Russia’s Kubana festival came up tangentially last week, when it was System of a Down’s next live date as the band brushed off talk of a new album. The lineup of acts traveling through the town of Slavyansk-na-Kubani was somewhat fascinating: The Prodigy, Wu-Tang Clan, Misfits, Flogging Molly, and Bloodhound Gang would be making the same trek as Serj Tankian’s troupe. Yes, Bloodhound Gang — the jokers behind 1999 dance-pop novelty “Bad Touch” — were still evidently popular in Russia.
Bloodhound Gang are more controversial in Russia now. As the New York Times reports, the group has been banned from Kubana festival and forced to flee the country after a crude onstage prank. At a show in Odessa, Ukraine, Bloodhound Gang bass player Jared Hasselhoff, a.k.a. Evil, put a Russian flag in his pants through the crotch and then pulled it out the rear. “Don’t tell Putin,” he said in advance.
Russia’s minister of culture, Vladimir Medinsky wrote in Russian on Twitter that “these idiots are not going to perform” in the nation. Local officials canceled the Bloodhound Gang’s Kubana appearance. According to the Times, Russians threw eggs and tomatoes at the Bloodhound Gang’s van, and a group of traditional Russian frontiersmen attempted to suffocate a band member with an American flag in an airport lounge.
Hasselhoff has publicly said he’s sorry and has explained that he traditionally puts items through his pants.
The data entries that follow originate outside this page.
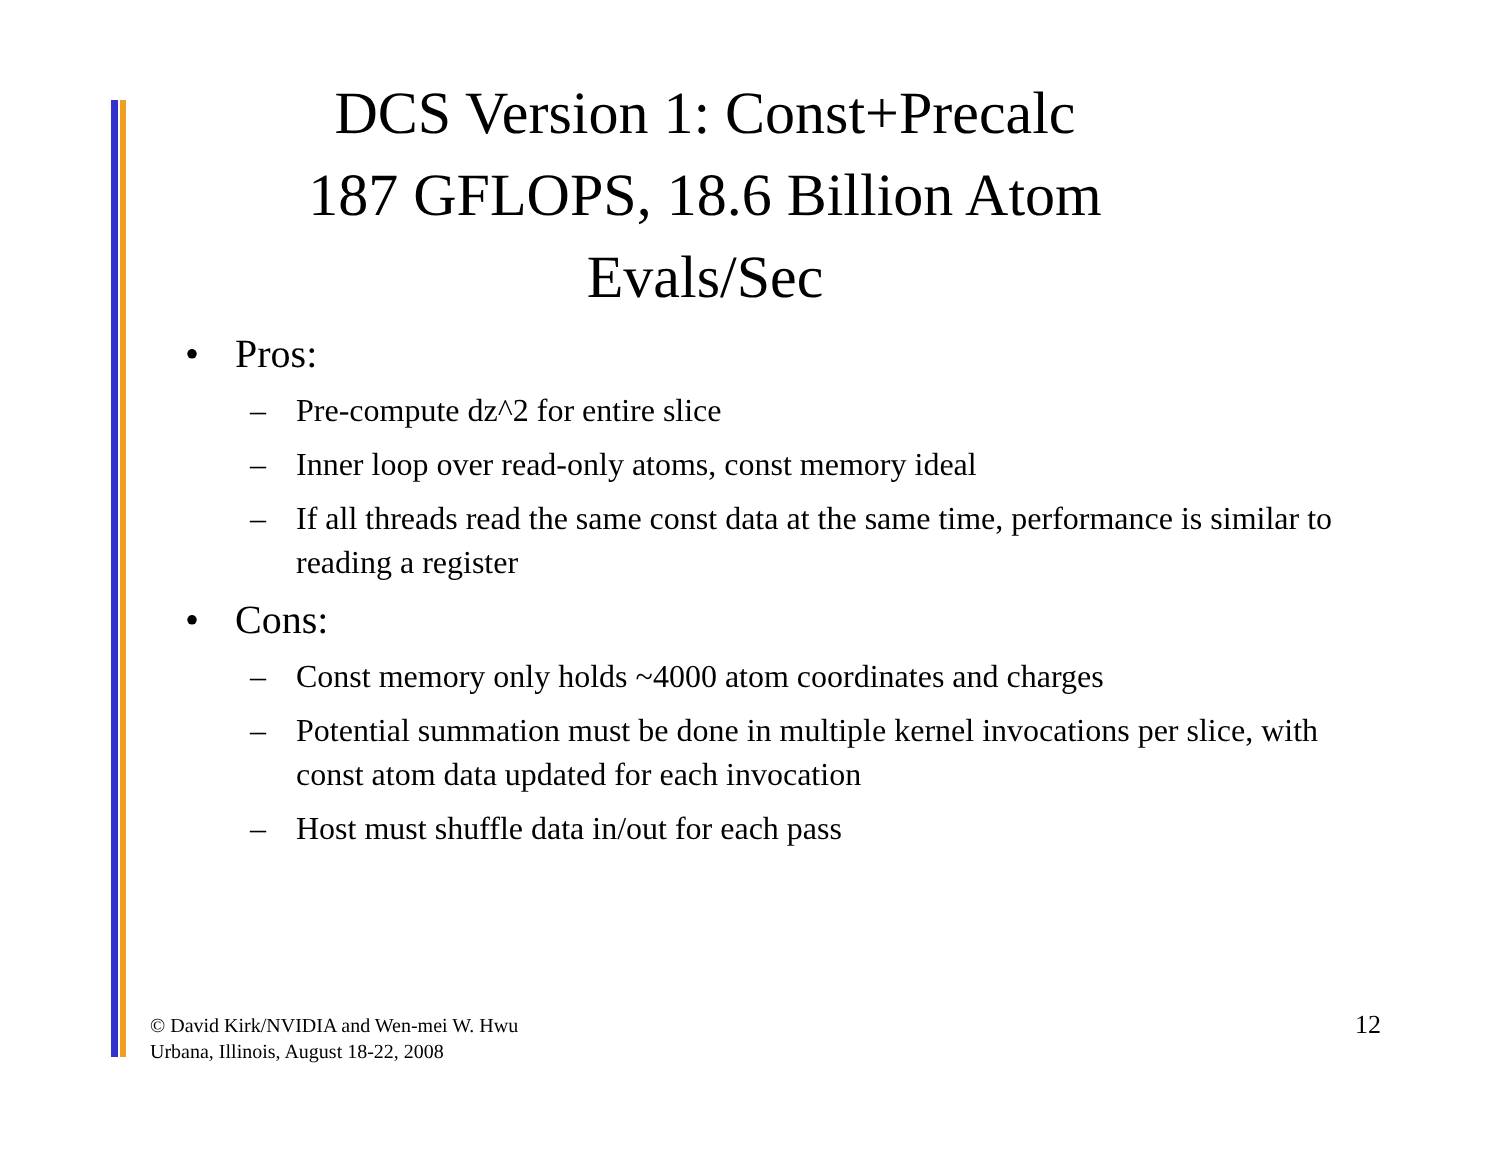DCS Version 1: Const+Precalc
187 GFLOPS, 18.6 Billion Atom
Evals/Sec
• Pros:
– Pre-compute dz^2 for entire slice
– Inner loop over read-only atoms, const memory ideal
– If all threads read the same const data at the same time, performance is similar to reading a register
• Cons:
– Const memory only holds ~4000 atom coordinates and charges
– Potential summation must be done in multiple kernel invocations per slice, with const atom data updated for each invocation
– Host must shuffle data in/out for each pass
© David Kirk/NVIDIA and Wen-mei W. Hwu
Urbana, Illinois, August 18-22, 2008
12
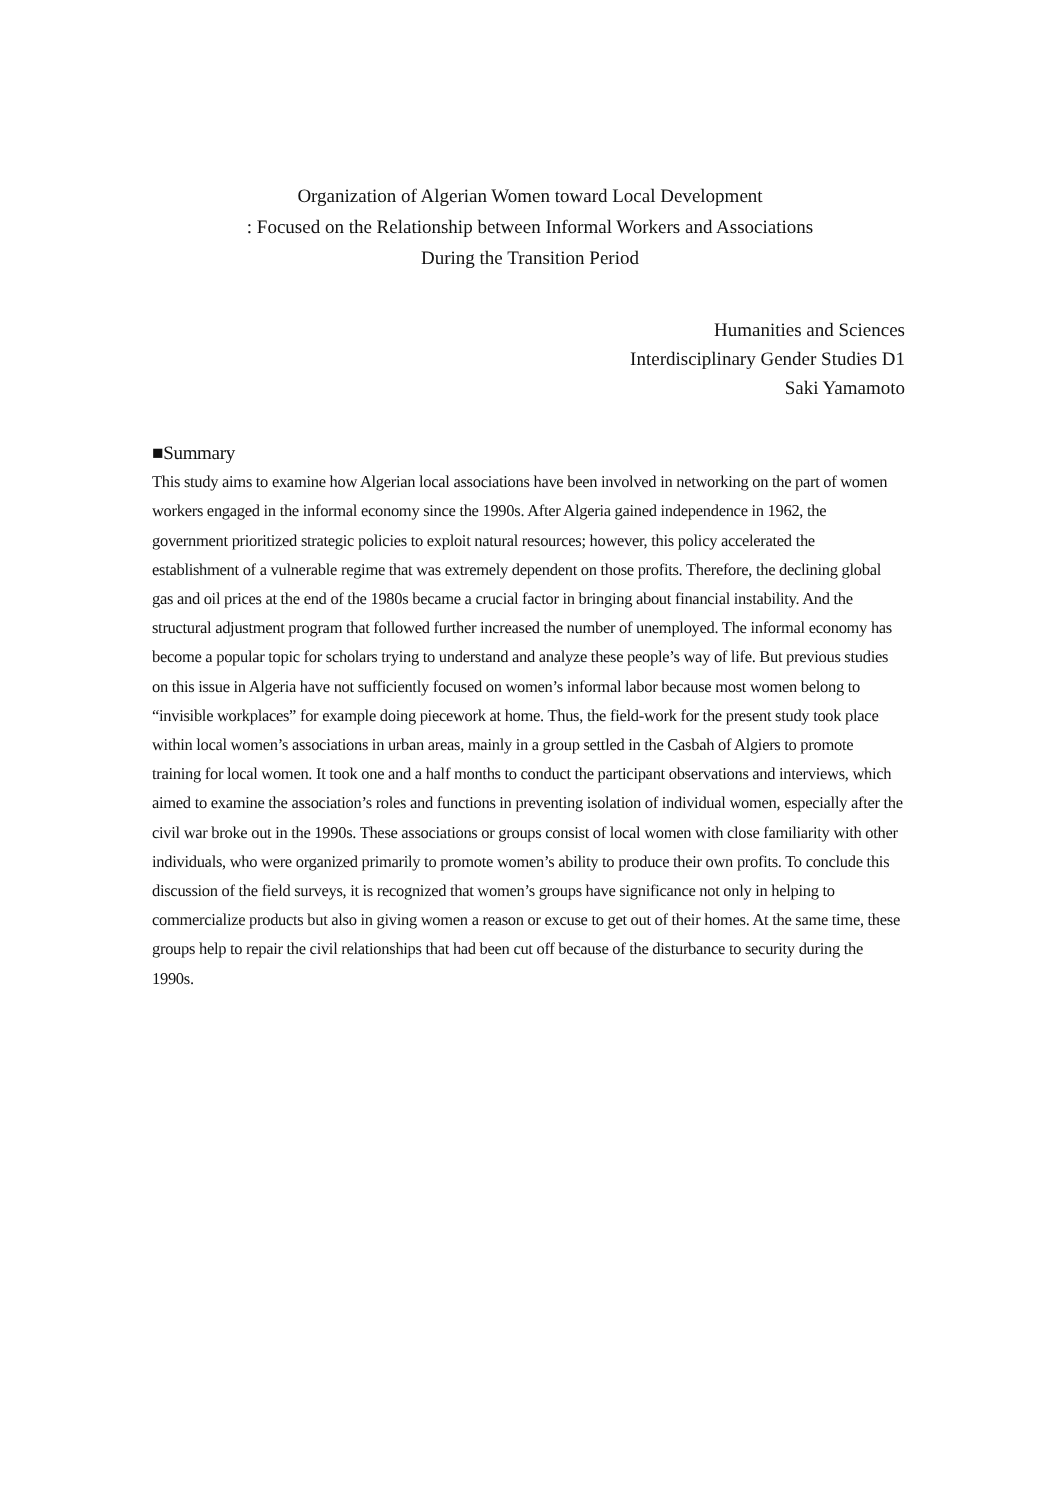Organization of Algerian Women toward Local Development
: Focused on the Relationship between Informal Workers and Associations
During the Transition Period
Humanities and Sciences
Interdisciplinary Gender Studies D1
Saki Yamamoto
■Summary
This study aims to examine how Algerian local associations have been involved in networking on the part of women workers engaged in the informal economy since the 1990s. After Algeria gained independence in 1962, the government prioritized strategic policies to exploit natural resources; however, this policy accelerated the establishment of a vulnerable regime that was extremely dependent on those profits. Therefore, the declining global gas and oil prices at the end of the 1980s became a crucial factor in bringing about financial instability. And the structural adjustment program that followed further increased the number of unemployed. The informal economy has become a popular topic for scholars trying to understand and analyze these people’s way of life. But previous studies on this issue in Algeria have not sufficiently focused on women’s informal labor because most women belong to “invisible workplaces” for example doing piecework at home. Thus, the field-work for the present study took place within local women’s associations in urban areas, mainly in a group settled in the Casbah of Algiers to promote training for local women. It took one and a half months to conduct the participant observations and interviews, which aimed to examine the association’s roles and functions in preventing isolation of individual women, especially after the civil war broke out in the 1990s. These associations or groups consist of local women with close familiarity with other individuals, who were organized primarily to promote women’s ability to produce their own profits. To conclude this discussion of the field surveys, it is recognized that women’s groups have significance not only in helping to commercialize products but also in giving women a reason or excuse to get out of their homes. At the same time, these groups help to repair the civil relationships that had been cut off because of the disturbance to security during the 1990s.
Still, Russian authorities are warning that they could press criminal charges. Bloodhound Gang reportedly flew out through Moscow on Sunday, August 4, ahead of schedule.
Russian officials have been cracking down on politically outspoken music acts recently. Madonna continues to come under fire for defending gay rights and supporting freedom for the punk group Pussy Riot during shows in Russia a year ago. Lady Gaga has also been harshly criticized by authorities there. Last month, a jailed member of Pussy Riot was denied parole because she refused to “repent.”
Let it be said: Hasselhoff treated a Ukrainian flag with respect during the same Odessa concert. Bloodhound Gang frontman Jimmy Pop reportedly said onstage that he was against the Russian flag crotch move, for reasons that might actually appeal to Medinsky: “Russia is better than America, so I disapprove of that.” Pop then crudely mocked America.
None of this is unpredictable from Bloodhound Gang, but what’s perhaps most remarkable is that these guys are still capable of causing such an uproar in the first place. “So put your hand down my pants,” goes one lyric from their most famous song. To think, their doing so would actually still cause people to go nuts.